The Effects of Cartilage Extract on the Rheumatoid Synovial Cells.
- Author:
Jin Ho KIM
1
;
Jeong Joon YOO
;
Tae Kyun KIM
;
Won Seok SONG
;
Hee Joong KIM
;
Young Min KIM
Author Information
1. Department of Orthopedic Surgery, Sang-Gye Paik Hospital, Inje University, College of Medicine, Seoul, Korea.
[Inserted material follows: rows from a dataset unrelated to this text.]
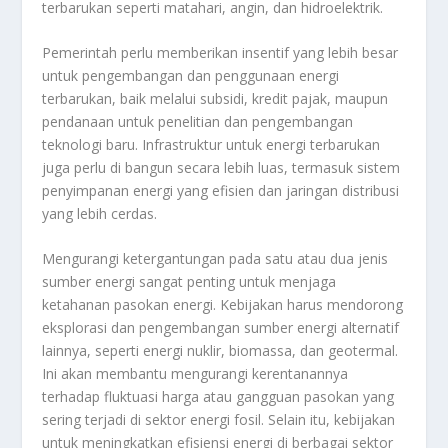
terbarukan seperti matahari, angin, dan hidroelektrik.
Pemerintah perlu memberikan insentif yang lebih besar
untuk pengembangan dan penggunaan energi
terbarukan, baik melalui subsidi, kredit pajak, maupun
pendanaan untuk penelitian dan pengembangan
teknologi baru. Infrastruktur untuk energi terbarukan
juga perlu di bangun secara lebih luas, termasuk sistem
penyimpanan energi yang efisien dan jaringan distribusi
yang lebih cerdas.
Mengurangi ketergantungan pada satu atau dua jenis
sumber energi sangat penting untuk menjaga
ketahanan pasokan energi. Kebijakan harus mendorong
eksplorasi dan pengembangan sumber energi alternatif
lainnya, seperti energi nuklir, biomassa, dan geotermal.
Ini akan membantu mengurangi kerentanannya
terhadap fluktuasi harga atau gangguan pasokan yang
sering terjadi di sektor energi fosil. Selain itu, kebijakan
untuk meningkatkan efisiensi energi di berbagai sektor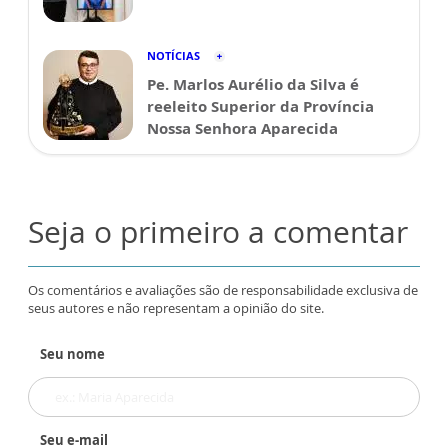
NOTÍCIAS
Pe. Marlos Aurélio da Silva é
reeleito Superior da Província
Nossa Senhora Aparecida
Seja o primeiro a comentar
Os comentários e avaliações são de responsabilidade exclusiva de
seus autores e não representam a opinião do site.
Seu nome
Seu e-mail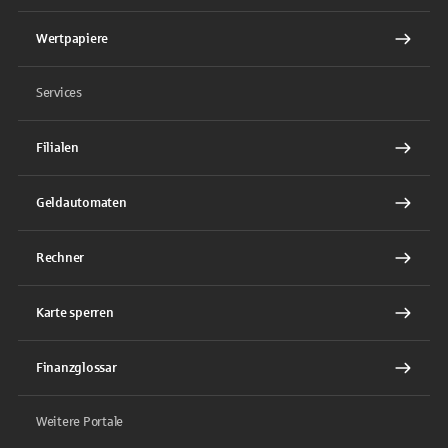
Wertpapiere
Services
Filialen
Geldautomaten
Rechner
Karte sperren
Finanzglossar
Weitere Portale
- Publication Type:Original Article
- Keywords:
Rheumatoid arthritis;
Synovial fibroblast;
Cartilage tissues;
Chondrocyte;
Collagen
- MeSH:
Arthritis;
Arthritis, Rheumatoid;
Cartilage*;
Cell Proliferation;
Chondrocytes;
Collagen;
Collagen Type II;
Fibroblasts;
Humans;
Joints;
Synovial Membrane
- From:Journal of Korean Orthopaedic Research Society
2003;6(1):77-88
- CountryRepublic of Korea
- Language:Korean
-
Abstract:
PURPOSE: Rheumatoid arthritis is a chronic multisystemic disease involving joints. It has been difficult to explain why the inflammatory responses of the rheumatoid arthritis (RA) are mostly limited to the joints. To explain this localizing phenomenon, we hypothetized that the cartilage, which exists in the joints, maintaines the activated status of synovial membrane and provides local specific environment for the maintenance of inflammatory response of arthritis. MATERIALS AND METHODS: Synovial fibroblast were proliferated with and without the addition of cartilage tissues, chondrocytes, type II collagens to the growth media respectively. MTS assay (CellTiter 96(R) AQ One Solution Cell Proliferation Assay) was done at 1st, 3rd, 4th, 5th, 6th, 7th, 9th and 11th days to evaluate the proliferation of the cells. The data were assessed with one-way ANOVA and unpaired t-test. Results : In a group where 0.1 g/ml of cartilage tissues were added to the growth media, the synovial fibroblasts from the normal people and rhematoid arthritic patients showed higher amount of proliferation from the 3rd day compared to the control group. When 0.02 g/ml of cartilage tissues were added, the synovial fibroblasts from the normal people showed higher amount of proliferation from the 4th day and those from RA patients from the 3rd day compared to the control group (p< 0.05). There was no significant statistical difference according to the concentration of the cartilage tissues.In a group where chondrocyte extract was added to the growth media, the synovial fibroblasts from the normal people showed higher amount of proliferation from the 4th day and those from RA patients from the 3rd day compared to the control group (p< 0.05). In a group where type II collagens were added to the growth media, the synovial fibroblasts from normal people and RA patients showed no significant statistical differences compared to the control group. CONCLUSION: The cartilage tissue is important in maintenance of synovial fibroblast proliferation. Of the cartilage tissue, chondrocyte, not extracellular type II collagen, played a major role. But further study is needed about what component of the chondrocyte extract maintaines the proliferation of synovial fibroblast.